For each material risk, explain what it is, why it matters, and how to fix it.

## Creation Formula

Use this structure:

```text
Skill Creation Formula

1. Target user:
2. Repeated task:
3. Core pain point:
4. Desired transformation:
5. Concrete use cases:
6. Trigger intent:
7. Required inputs:
8. Internal workflow:
9. Output contract:
10. Evaluation criteria:
11. Safety boundary:
12. Progressive disclosure strategy:
13. Supporting resources:
14. Reusable pattern:
15. Marketplace positioning:
16. Improvement path:
```

Then summarize:

> This skill was probably created by packaging [repeated task] for [target user] using [workflow pattern], with [trigger strategy], [resource strategy], and [output contract].

## Testing Strategy

When evaluating or improving a skill, define tests before rewriting when practical:

- **Trigger tests:** positive, negative, ambiguous, and edge queries.
- **Application tests:** realistic user requests that require the workflow.
- **Missing-information tests:** incomplete artifacts that should produce partial analysis and caveats.
- **Pressure tests:** requests that tempt the agent to overclaim hidden internals, skip evidence labels, or overproduce.
- **Portability tests:** same artifact framed for different agent systems.

For each test, define expected behavior and the failure it catches.
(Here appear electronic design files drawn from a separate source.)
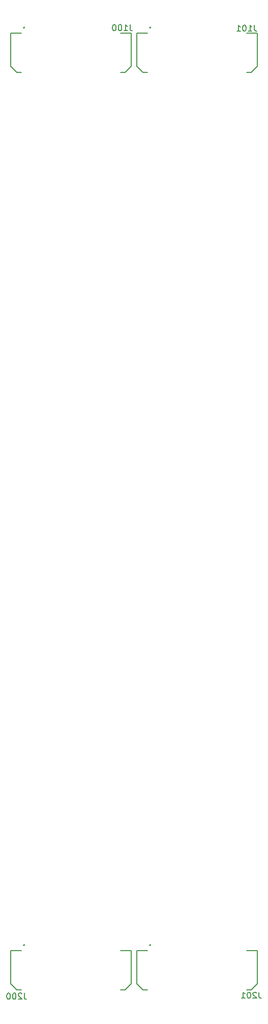
<source format=gbo>
G04 #@! TF.GenerationSoftware,KiCad,Pcbnew,(5.1.9)-1*
G04 #@! TF.CreationDate,2021-12-19T15:19:46-05:00*
G04 #@! TF.ProjectId,backplane-breakout-FPC,6261636b-706c-4616-9e65-2d627265616b,rev?*
G04 #@! TF.SameCoordinates,Original*
G04 #@! TF.FileFunction,Legend,Bot*
G04 #@! TF.FilePolarity,Positive*
%FSLAX46Y46*%
G04 Gerber Fmt 4.6, Leading zero omitted, Abs format (unit mm)*
G04 Created by KiCad (PCBNEW (5.1.9)-1) date 2021-12-19 15:19:46*
%MOMM*%
%LPD*%
G01*
G04 APERTURE LIST*
%ADD10C,0.200000*%
%ADD11C,0.150000*%
G04 APERTURE END LIST*
D10*
X114970000Y-24750000D02*
X116760000Y-24750000D01*
X114970000Y-24750000D02*
X114970000Y-30230000D01*
X114970000Y-30230000D02*
X115980000Y-31250000D01*
X115980000Y-31250000D02*
X116760000Y-31250000D01*
X133240000Y-31250000D02*
X134020000Y-31250000D01*
X134020000Y-31250000D02*
X135030000Y-30230000D01*
X135030000Y-30230000D02*
X135030000Y-24750000D01*
X135030000Y-24750000D02*
X133240000Y-24750000D01*
X117300000Y-23800000D02*
G75*
G03*
X117300000Y-23800000I-100000J0D01*
G01*
X135970000Y-177150000D02*
X137760000Y-177150000D01*
X135970000Y-177150000D02*
X135970000Y-182630000D01*
X135970000Y-182630000D02*
X136980000Y-183650000D01*
X136980000Y-183650000D02*
X137760000Y-183650000D01*
X154240000Y-183650000D02*
X155020000Y-183650000D01*
X155020000Y-183650000D02*
X156030000Y-182630000D01*
X156030000Y-182630000D02*
X156030000Y-177150000D01*
X156030000Y-177150000D02*
X154240000Y-177150000D01*
X138300000Y-176200000D02*
G75*
G03*
X138300000Y-176200000I-100000J0D01*
G01*
X114970000Y-177150000D02*
X116760000Y-177150000D01*
X114970000Y-177150000D02*
X114970000Y-182630000D01*
X114970000Y-182630000D02*
X115980000Y-183650000D01*
X115980000Y-183650000D02*
X116760000Y-183650000D01*
X133240000Y-183650000D02*
X134020000Y-183650000D01*
X134020000Y-183650000D02*
X135030000Y-182630000D01*
X135030000Y-182630000D02*
X135030000Y-177150000D01*
X135030000Y-177150000D02*
X133240000Y-177150000D01*
X117300000Y-176200000D02*
G75*
G03*
X117300000Y-176200000I-100000J0D01*
G01*
X135970000Y-24750000D02*
X137760000Y-24750000D01*
X135970000Y-24750000D02*
X135970000Y-30230000D01*
X135970000Y-30230000D02*
X136980000Y-31250000D01*
X136980000Y-31250000D02*
X137760000Y-31250000D01*
X154240000Y-31250000D02*
X155020000Y-31250000D01*
X155020000Y-31250000D02*
X156030000Y-30230000D01*
X156030000Y-30230000D02*
X156030000Y-24750000D01*
X156030000Y-24750000D02*
X154240000Y-24750000D01*
X138300000Y-23800000D02*
G75*
G03*
X138300000Y-23800000I-100000J0D01*
G01*
D11*
X134835714Y-23302380D02*
X134835714Y-24016666D01*
X134883333Y-24159523D01*
X134978571Y-24254761D01*
X135121428Y-24302380D01*
X135216666Y-24302380D01*
X133835714Y-24302380D02*
X134407142Y-24302380D01*
X134121428Y-24302380D02*
X134121428Y-23302380D01*
X134216666Y-23445238D01*
X134311904Y-23540476D01*
X134407142Y-23588095D01*
X133216666Y-23302380D02*
X133121428Y-23302380D01*
X133026190Y-23350000D01*
X132978571Y-23397619D01*
X132930952Y-23492857D01*
X132883333Y-23683333D01*
X132883333Y-23921428D01*
X132930952Y-24111904D01*
X132978571Y-24207142D01*
X133026190Y-24254761D01*
X133121428Y-24302380D01*
X133216666Y-24302380D01*
X133311904Y-24254761D01*
X133359523Y-24207142D01*
X133407142Y-24111904D01*
X133454761Y-23921428D01*
X133454761Y-23683333D01*
X133407142Y-23492857D01*
X133359523Y-23397619D01*
X133311904Y-23350000D01*
X133216666Y-23302380D01*
X132264285Y-23302380D02*
X132169047Y-23302380D01*
X132073809Y-23350000D01*
X132026190Y-23397619D01*
X131978571Y-23492857D01*
X131930952Y-23683333D01*
X131930952Y-23921428D01*
X131978571Y-24111904D01*
X132026190Y-24207142D01*
X132073809Y-24254761D01*
X132169047Y-24302380D01*
X132264285Y-24302380D01*
X132359523Y-24254761D01*
X132407142Y-24207142D01*
X132454761Y-24111904D01*
X132502380Y-23921428D01*
X132502380Y-23683333D01*
X132454761Y-23492857D01*
X132407142Y-23397619D01*
X132359523Y-23350000D01*
X132264285Y-23302380D01*
X156310714Y-184027380D02*
X156310714Y-184741666D01*
X156358333Y-184884523D01*
X156453571Y-184979761D01*
X156596428Y-185027380D01*
X156691666Y-185027380D01*
X155882142Y-184122619D02*
X155834523Y-184075000D01*
X155739285Y-184027380D01*
X155501190Y-184027380D01*
X155405952Y-184075000D01*
X155358333Y-184122619D01*
X155310714Y-184217857D01*
X155310714Y-184313095D01*
X155358333Y-184455952D01*
X155929761Y-185027380D01*
X155310714Y-185027380D01*
X154691666Y-184027380D02*
X154596428Y-184027380D01*
X154501190Y-184075000D01*
X154453571Y-184122619D01*
X154405952Y-184217857D01*
X154358333Y-184408333D01*
X154358333Y-184646428D01*
X154405952Y-184836904D01*
X154453571Y-184932142D01*
X154501190Y-184979761D01*
X154596428Y-185027380D01*
X154691666Y-185027380D01*
X154786904Y-184979761D01*
X154834523Y-184932142D01*
X154882142Y-184836904D01*
X154929761Y-184646428D01*
X154929761Y-184408333D01*
X154882142Y-184217857D01*
X154834523Y-184122619D01*
X154786904Y-184075000D01*
X154691666Y-184027380D01*
X153405952Y-185027380D02*
X153977380Y-185027380D01*
X153691666Y-185027380D02*
X153691666Y-184027380D01*
X153786904Y-184170238D01*
X153882142Y-184265476D01*
X153977380Y-184313095D01*
X117235714Y-184177380D02*
X117235714Y-184891666D01*
X117283333Y-185034523D01*
X117378571Y-185129761D01*
X117521428Y-185177380D01*
X117616666Y-185177380D01*
X116807142Y-184272619D02*
X116759523Y-184225000D01*
X116664285Y-184177380D01*
X116426190Y-184177380D01*
X116330952Y-184225000D01*
X116283333Y-184272619D01*
X116235714Y-184367857D01*
X116235714Y-184463095D01*
X116283333Y-184605952D01*
X116854761Y-185177380D01*
X116235714Y-185177380D01*
X115616666Y-184177380D02*
X115521428Y-184177380D01*
X115426190Y-184225000D01*
X115378571Y-184272619D01*
X115330952Y-184367857D01*
X115283333Y-184558333D01*
X115283333Y-184796428D01*
X115330952Y-184986904D01*
X115378571Y-185082142D01*
X115426190Y-185129761D01*
X115521428Y-185177380D01*
X115616666Y-185177380D01*
X115711904Y-185129761D01*
X115759523Y-185082142D01*
X115807142Y-184986904D01*
X115854761Y-184796428D01*
X115854761Y-184558333D01*
X115807142Y-184367857D01*
X115759523Y-184272619D01*
X115711904Y-184225000D01*
X115616666Y-184177380D01*
X114664285Y-184177380D02*
X114569047Y-184177380D01*
X114473809Y-184225000D01*
X114426190Y-184272619D01*
X114378571Y-184367857D01*
X114330952Y-184558333D01*
X114330952Y-184796428D01*
X114378571Y-184986904D01*
X114426190Y-185082142D01*
X114473809Y-185129761D01*
X114569047Y-185177380D01*
X114664285Y-185177380D01*
X114759523Y-185129761D01*
X114807142Y-185082142D01*
X114854761Y-184986904D01*
X114902380Y-184796428D01*
X114902380Y-184558333D01*
X114854761Y-184367857D01*
X114807142Y-184272619D01*
X114759523Y-184225000D01*
X114664285Y-184177380D01*
X155535714Y-23377380D02*
X155535714Y-24091666D01*
X155583333Y-24234523D01*
X155678571Y-24329761D01*
X155821428Y-24377380D01*
X155916666Y-24377380D01*
X154535714Y-24377380D02*
X155107142Y-24377380D01*
X154821428Y-24377380D02*
X154821428Y-23377380D01*
X154916666Y-23520238D01*
X155011904Y-23615476D01*
X155107142Y-23663095D01*
X153916666Y-23377380D02*
X153821428Y-23377380D01*
X153726190Y-23425000D01*
X153678571Y-23472619D01*
X153630952Y-23567857D01*
X153583333Y-23758333D01*
X153583333Y-23996428D01*
X153630952Y-24186904D01*
X153678571Y-24282142D01*
X153726190Y-24329761D01*
X153821428Y-24377380D01*
X153916666Y-24377380D01*
X154011904Y-24329761D01*
X154059523Y-24282142D01*
X154107142Y-24186904D01*
X154154761Y-23996428D01*
X154154761Y-23758333D01*
X154107142Y-23567857D01*
X154059523Y-23472619D01*
X154011904Y-23425000D01*
X153916666Y-23377380D01*
X152630952Y-24377380D02*
X153202380Y-24377380D01*
X152916666Y-24377380D02*
X152916666Y-23377380D01*
X153011904Y-23520238D01*
X153107142Y-23615476D01*
X153202380Y-23663095D01*
M02*

</source>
If subagent forward-testing is available and proportionate, pass the artifact and a realistic user request, not your diagnosis or expected answer.

## Rewrite Rules

If the user asks for improvement, produce actionable changes. Choose the smallest rewrite that solves the observed problems.

Prioritize:

1. Clearer trigger description.
2. More specific use and non-use rules.
3. Better mode selection.
4. Stronger evidence boundaries.
5. More reliable workflow.
6. Clearer output contract.
7. Explicit evaluation criteria.
8. Better testing strategy.
9. Progressive disclosure and lower context cost.
10. Safer marketplace positioning.

Generate a complete improved `SKILL.md` when the user asks for a rewrite, a marketplace-ready version, or when the existing skill is too weak for patch-style advice. Otherwise, provide a targeted patch list plus representative rewritten sections.

## Output Formats

Default to Chinese unless the user asks otherwise.

For quick questions, use:

```text
# 1. 核心结论
# 2. 触发逻辑
# 3. 工作流判断
# 4. 主要问题
# 5. 建议改法
```

For full reverse engineering, use:

```text
# 1. 一句话结论
# 2. 真正解决的问题
# 3. Skill 类型
# 4. 可见结构
# 5. 触发机制
# 6. 工作流
# 7. 隐含设计模式
# 8. 质量评分
# 9. 风险与缺陷
# 10. 触发测试集
# 11. 创建公式
# 12. 改进建议
# 13. 改进版 SKILL.md（仅在需要时）
```

For improvement work, use:

```text
# 1. 改进结论
# 2. 改了什么
# 3. 为什么这么改
# 4. 改进后的关键片段或完整 SKILL.md
# 5. 剩余风险与验证方式
```

## Definition Of Done

A good final answer gives the user at least one of:

- A concise diagnosis.
- A complete reverse-engineering report.
- A reusable skill creation formula.
- A rewritten `SKILL.md`.
- A trigger benchmark.
- A marketplace-ready skill package.
- A comparison of multiple skills.
- A clear statement of missing evidence.

The result must help the user understand, improve, recreate, test, port, or publish the skill.